▸ **Brief**
Copy every line from the records below that holds the word "were".

▸ **Material for this task**
● ● ● ● ●
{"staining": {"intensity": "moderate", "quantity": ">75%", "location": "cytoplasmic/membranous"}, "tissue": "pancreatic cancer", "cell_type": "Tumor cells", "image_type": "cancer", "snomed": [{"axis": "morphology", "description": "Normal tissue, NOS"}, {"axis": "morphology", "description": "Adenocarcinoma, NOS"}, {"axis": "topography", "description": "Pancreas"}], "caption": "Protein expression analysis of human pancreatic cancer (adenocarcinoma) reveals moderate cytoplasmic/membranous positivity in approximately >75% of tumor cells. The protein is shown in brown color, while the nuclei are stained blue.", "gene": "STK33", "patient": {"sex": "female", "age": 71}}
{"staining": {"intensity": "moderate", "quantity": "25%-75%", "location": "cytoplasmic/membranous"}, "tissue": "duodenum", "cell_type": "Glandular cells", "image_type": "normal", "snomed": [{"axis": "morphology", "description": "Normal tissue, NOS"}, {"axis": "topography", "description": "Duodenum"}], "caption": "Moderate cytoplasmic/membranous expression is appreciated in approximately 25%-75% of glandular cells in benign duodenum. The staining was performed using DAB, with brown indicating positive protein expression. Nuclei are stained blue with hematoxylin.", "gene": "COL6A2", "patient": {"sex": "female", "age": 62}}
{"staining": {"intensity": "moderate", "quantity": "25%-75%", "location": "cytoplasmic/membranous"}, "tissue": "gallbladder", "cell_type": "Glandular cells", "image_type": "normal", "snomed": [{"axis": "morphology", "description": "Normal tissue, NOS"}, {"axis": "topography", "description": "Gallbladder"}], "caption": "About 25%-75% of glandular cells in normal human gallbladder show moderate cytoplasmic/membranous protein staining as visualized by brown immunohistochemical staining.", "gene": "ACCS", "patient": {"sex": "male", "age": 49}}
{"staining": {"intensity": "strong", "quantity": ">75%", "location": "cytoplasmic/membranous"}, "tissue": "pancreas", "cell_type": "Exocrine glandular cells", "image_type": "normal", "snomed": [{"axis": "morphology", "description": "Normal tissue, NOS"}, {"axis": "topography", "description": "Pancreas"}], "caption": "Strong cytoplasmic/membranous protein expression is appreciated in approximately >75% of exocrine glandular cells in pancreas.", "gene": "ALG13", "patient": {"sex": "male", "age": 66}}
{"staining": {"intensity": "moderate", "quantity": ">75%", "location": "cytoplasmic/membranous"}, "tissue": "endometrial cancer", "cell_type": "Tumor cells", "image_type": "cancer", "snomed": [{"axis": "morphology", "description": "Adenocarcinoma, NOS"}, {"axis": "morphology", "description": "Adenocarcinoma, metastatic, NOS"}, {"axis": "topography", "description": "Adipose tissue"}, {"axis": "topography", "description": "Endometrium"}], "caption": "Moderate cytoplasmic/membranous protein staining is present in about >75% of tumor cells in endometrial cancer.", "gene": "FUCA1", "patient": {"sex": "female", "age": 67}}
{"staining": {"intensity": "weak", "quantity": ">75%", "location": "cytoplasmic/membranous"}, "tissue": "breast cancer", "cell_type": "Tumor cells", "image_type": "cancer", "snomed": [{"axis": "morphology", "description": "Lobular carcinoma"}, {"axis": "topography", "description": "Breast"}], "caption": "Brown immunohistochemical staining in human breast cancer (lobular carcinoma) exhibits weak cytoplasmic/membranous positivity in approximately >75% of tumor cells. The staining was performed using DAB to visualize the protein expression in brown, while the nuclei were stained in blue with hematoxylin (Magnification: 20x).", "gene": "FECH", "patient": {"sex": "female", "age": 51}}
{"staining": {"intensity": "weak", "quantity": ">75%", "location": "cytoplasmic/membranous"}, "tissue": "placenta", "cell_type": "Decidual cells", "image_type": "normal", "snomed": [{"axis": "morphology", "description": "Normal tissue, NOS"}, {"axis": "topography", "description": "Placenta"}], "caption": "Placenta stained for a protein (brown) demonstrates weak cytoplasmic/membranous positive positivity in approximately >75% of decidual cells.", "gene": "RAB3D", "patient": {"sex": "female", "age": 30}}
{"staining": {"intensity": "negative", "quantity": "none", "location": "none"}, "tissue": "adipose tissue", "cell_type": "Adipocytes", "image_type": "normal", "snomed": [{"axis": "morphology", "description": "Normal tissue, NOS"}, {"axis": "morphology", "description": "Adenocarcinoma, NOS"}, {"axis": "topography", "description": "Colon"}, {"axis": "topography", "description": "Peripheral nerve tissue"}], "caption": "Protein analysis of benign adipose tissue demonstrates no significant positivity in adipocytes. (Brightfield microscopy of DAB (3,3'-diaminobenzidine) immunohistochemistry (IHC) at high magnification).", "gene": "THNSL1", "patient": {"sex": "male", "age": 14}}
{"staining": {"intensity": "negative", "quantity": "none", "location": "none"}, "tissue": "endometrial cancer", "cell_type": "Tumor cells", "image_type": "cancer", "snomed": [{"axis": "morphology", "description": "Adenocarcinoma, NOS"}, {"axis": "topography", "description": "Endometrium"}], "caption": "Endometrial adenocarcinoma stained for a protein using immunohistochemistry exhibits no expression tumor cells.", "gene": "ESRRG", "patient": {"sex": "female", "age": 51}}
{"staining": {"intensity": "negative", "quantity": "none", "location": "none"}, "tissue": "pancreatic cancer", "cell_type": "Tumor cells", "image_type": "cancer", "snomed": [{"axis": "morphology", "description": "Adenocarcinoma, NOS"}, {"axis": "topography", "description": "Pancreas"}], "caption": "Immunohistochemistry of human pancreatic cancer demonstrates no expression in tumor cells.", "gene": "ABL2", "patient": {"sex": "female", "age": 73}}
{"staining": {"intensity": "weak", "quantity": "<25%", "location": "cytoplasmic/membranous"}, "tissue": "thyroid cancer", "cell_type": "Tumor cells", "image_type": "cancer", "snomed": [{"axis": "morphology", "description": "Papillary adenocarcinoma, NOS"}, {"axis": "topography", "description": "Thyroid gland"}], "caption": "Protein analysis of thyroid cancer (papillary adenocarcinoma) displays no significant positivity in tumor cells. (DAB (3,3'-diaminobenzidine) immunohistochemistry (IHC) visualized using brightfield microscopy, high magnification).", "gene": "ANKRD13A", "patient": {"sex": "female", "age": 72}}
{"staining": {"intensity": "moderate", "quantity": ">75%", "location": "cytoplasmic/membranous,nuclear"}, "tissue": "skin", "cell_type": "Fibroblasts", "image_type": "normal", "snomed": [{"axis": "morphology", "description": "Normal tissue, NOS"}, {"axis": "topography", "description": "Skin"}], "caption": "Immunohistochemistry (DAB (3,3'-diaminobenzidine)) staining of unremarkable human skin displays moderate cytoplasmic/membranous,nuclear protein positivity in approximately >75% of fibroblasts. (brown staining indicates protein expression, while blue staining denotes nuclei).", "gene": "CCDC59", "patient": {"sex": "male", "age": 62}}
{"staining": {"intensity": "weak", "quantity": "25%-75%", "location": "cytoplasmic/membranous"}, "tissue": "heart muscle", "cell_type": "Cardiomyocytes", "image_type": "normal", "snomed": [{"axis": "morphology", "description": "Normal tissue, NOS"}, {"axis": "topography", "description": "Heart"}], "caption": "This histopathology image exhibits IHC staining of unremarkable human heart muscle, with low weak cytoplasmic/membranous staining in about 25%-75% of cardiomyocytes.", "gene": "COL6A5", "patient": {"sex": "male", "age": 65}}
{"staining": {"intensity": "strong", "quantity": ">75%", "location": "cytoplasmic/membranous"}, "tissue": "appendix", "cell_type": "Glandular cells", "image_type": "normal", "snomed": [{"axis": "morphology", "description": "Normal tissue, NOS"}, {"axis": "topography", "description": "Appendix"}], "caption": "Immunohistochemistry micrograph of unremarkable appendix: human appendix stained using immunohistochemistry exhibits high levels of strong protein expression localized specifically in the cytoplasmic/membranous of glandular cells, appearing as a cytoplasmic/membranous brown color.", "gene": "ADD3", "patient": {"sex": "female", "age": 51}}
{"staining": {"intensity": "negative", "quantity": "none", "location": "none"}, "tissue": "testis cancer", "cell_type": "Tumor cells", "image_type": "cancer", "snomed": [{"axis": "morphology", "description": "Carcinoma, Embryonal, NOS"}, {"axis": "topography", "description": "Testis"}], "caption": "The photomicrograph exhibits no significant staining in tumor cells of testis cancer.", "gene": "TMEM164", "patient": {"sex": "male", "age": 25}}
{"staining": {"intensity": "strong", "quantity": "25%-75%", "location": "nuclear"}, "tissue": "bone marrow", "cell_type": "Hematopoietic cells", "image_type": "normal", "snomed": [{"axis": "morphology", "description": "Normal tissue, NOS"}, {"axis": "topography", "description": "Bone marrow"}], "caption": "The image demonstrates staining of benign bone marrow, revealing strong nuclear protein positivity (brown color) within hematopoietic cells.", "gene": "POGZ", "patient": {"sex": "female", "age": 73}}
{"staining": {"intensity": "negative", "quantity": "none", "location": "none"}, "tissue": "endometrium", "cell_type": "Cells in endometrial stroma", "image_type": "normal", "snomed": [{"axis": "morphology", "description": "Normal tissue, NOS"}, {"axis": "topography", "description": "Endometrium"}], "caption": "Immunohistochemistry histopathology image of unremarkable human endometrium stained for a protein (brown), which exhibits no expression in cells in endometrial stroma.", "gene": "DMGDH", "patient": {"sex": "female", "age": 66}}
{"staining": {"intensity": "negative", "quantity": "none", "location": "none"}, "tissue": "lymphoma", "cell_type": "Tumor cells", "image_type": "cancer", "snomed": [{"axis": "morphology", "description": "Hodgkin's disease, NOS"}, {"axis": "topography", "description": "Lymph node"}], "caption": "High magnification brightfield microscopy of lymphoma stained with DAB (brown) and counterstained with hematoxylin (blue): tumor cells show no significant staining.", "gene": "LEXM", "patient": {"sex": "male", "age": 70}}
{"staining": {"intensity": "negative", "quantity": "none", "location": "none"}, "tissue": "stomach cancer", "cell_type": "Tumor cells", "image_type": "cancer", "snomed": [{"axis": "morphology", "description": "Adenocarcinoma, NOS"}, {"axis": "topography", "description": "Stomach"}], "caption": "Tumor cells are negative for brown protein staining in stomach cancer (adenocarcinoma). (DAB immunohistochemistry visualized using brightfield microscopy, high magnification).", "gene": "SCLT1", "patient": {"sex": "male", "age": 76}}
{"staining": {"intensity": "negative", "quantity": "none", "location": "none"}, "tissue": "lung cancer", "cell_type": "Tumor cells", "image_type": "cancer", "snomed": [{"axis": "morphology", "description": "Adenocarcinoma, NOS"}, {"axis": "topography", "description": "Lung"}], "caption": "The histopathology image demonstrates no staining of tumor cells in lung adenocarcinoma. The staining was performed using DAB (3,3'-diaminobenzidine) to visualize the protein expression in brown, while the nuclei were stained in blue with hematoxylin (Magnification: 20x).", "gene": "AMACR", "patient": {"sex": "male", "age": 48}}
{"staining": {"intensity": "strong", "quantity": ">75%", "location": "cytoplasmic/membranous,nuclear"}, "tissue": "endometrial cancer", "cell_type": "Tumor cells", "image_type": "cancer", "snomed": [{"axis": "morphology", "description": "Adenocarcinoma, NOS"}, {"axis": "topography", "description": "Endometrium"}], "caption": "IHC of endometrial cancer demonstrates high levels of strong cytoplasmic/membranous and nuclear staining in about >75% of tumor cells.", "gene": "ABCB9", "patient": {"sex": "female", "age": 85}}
● ● ● ● ●
▸ **Finished task**
{"staining": {"intensity": "weak", "quantity": ">75%", "location": "cytoplasmic/membranous"}, "tissue": "breast cancer", "cell_type": "Tumor cells", "image_type": "cancer", "snomed": [{"axis": "morphology", "description": "Lobular carcinoma"}, {"axis": "topography", "description": "Breast"}], "caption": "Brown immunohistochemical staining in human breast cancer (lobular carcinoma) exhibits weak cytoplasmic/membranous positivity in approximately >75% of tumor cells. The staining was performed using DAB to visualize the protein expression in brown, while the nuclei were stained in blue with hematoxylin (Magnification: 20x).", "gene": "FECH", "patient": {"sex": "female", "age": 51}}
{"staining": {"intensity": "negative", "quantity": "none", "location": "none"}, "tissue": "lung cancer", "cell_type": "Tumor cells", "image_type": "cancer", "snomed": [{"axis": "morphology", "description": "Adenocarcinoma, NOS"}, {"axis": "topography", "description": "Lung"}], "caption": "The histopathology image demonstrates no staining of tumor cells in lung adenocarcinoma. The staining was performed using DAB (3,3'-diaminobenzidine) to visualize the protein expression in brown, while the nuclei were stained in blue with hematoxylin (Magnification: 20x).", "gene": "AMACR", "patient": {"sex": "male", "age": 48}}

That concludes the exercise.